── Records supplied
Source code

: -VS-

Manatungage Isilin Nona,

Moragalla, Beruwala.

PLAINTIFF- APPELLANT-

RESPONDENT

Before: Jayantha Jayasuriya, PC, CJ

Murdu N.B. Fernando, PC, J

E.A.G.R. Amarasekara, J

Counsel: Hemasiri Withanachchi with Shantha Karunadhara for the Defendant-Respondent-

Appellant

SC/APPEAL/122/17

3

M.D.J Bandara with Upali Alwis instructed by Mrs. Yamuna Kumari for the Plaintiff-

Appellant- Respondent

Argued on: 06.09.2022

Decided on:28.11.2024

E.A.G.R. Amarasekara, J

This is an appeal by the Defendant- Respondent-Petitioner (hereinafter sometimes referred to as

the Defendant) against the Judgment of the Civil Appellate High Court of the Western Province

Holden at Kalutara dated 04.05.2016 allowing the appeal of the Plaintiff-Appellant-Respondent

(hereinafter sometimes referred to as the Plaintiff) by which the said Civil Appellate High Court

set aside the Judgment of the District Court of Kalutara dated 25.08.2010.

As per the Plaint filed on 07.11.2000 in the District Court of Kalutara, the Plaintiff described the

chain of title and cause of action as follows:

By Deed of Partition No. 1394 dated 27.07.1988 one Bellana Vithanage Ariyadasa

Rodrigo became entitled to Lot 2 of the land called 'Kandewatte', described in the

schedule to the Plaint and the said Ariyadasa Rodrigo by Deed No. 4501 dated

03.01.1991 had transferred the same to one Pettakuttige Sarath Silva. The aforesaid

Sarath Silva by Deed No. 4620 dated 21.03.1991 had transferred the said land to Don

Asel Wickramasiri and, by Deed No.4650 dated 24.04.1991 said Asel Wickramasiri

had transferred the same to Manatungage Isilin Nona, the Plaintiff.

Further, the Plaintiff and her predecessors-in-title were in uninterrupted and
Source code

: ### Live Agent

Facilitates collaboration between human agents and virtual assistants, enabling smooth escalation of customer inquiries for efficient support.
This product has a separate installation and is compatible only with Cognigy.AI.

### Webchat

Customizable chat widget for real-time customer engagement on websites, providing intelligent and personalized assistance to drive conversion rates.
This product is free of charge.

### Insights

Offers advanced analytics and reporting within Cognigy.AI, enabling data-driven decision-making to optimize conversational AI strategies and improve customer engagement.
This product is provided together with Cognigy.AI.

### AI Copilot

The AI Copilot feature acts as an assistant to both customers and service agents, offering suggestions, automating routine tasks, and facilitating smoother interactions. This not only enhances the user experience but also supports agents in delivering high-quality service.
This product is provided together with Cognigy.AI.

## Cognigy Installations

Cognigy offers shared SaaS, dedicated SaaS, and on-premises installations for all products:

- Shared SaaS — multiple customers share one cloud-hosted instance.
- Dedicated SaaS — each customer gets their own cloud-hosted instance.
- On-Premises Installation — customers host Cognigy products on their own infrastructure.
────
Restate the records above exactly.

Source code

: -VS-

Manatungage Isilin Nona,

Moragalla, Beruwala.

PLAINTIFF- APPELLANT-

RESPONDENT

Before: Jayantha Jayasuriya, PC, CJ

Murdu N.B. Fernando, PC, J

E.A.G.R. Amarasekara, J

Counsel: Hemasiri Withanachchi with Shantha Karunadhara for the Defendant-Respondent-

Appellant

SC/APPEAL/122/17

3

M.D.J Bandara with Upali Alwis instructed by Mrs. Yamuna Kumari for the Plaintiff-

Appellant- Respondent

Argued on: 06.09.2022

Decided on:28.11.2024

E.A.G.R. Amarasekara, J

This is an appeal by the Defendant- Respondent-Petitioner (hereinafter sometimes referred to as

the Defendant) against the Judgment of the Civil Appellate High Court of the Western Province

Holden at Kalutara dated 04.05.2016 allowing the appeal of the Plaintiff-Appellant-Respondent

(hereinafter sometimes referred to as the Plaintiff) by which the said Civil Appellate High Court

set aside the Judgment of the District Court of Kalutara dated 25.08.2010.

As per the Plaint filed on 07.11.2000 in the District Court of Kalutara, the Plaintiff described the

chain of title and cause of action as follows:

By Deed of Partition No. 1394 dated 27.07.1988 one Bellana Vithanage Ariyadasa

Rodrigo became entitled to Lot 2 of the land called 'Kandewatte', described in the

schedule to the Plaint and the said Ariyadasa Rodrigo by Deed No. 4501 dated

03.01.1991 had transferred the same to one Pettakuttige Sarath Silva. The aforesaid

Sarath Silva by Deed No. 4620 dated 21.03.1991 had transferred the said land to Don

Asel Wickramasiri and, by Deed No.4650 dated 24.04.1991 said Asel Wickramasiri

had transferred the same to Manatungage Isilin Nona, the Plaintiff.

Further, the Plaintiff and her predecessors-in-title were in uninterrupted and
Source code

: ### Live Agent

Facilitates collaboration between human agents and virtual assistants, enabling smooth escalation of customer inquiries for efficient support.
This product has a separate installation and is compatible only with Cognigy.AI.

### Webchat

Customizable chat widget for real-time customer engagement on websites, providing intelligent and personalized assistance to drive conversion rates.
This product is free of charge.

### Insights

Offers advanced analytics and reporting within Cognigy.AI, enabling data-driven decision-making to optimize conversational AI strategies and improve customer engagement.
This product is provided together with Cognigy.AI.

### AI Copilot

The AI Copilot feature acts as an assistant to both customers and service agents, offering suggestions, automating routine tasks, and facilitating smoother interactions. This not only enhances the user experience but also supports agents in delivering high-quality service.
This product is provided together with Cognigy.AI.

## Cognigy Installations

Cognigy offers shared SaaS, dedicated SaaS, and on-premises installations for all products:

- Shared SaaS — multiple customers share one cloud-hosted instance.
- Dedicated SaaS — each customer gets their own cloud-hosted instance.
- On-Premises Installation — customers host Cognigy products on their own infrastructure.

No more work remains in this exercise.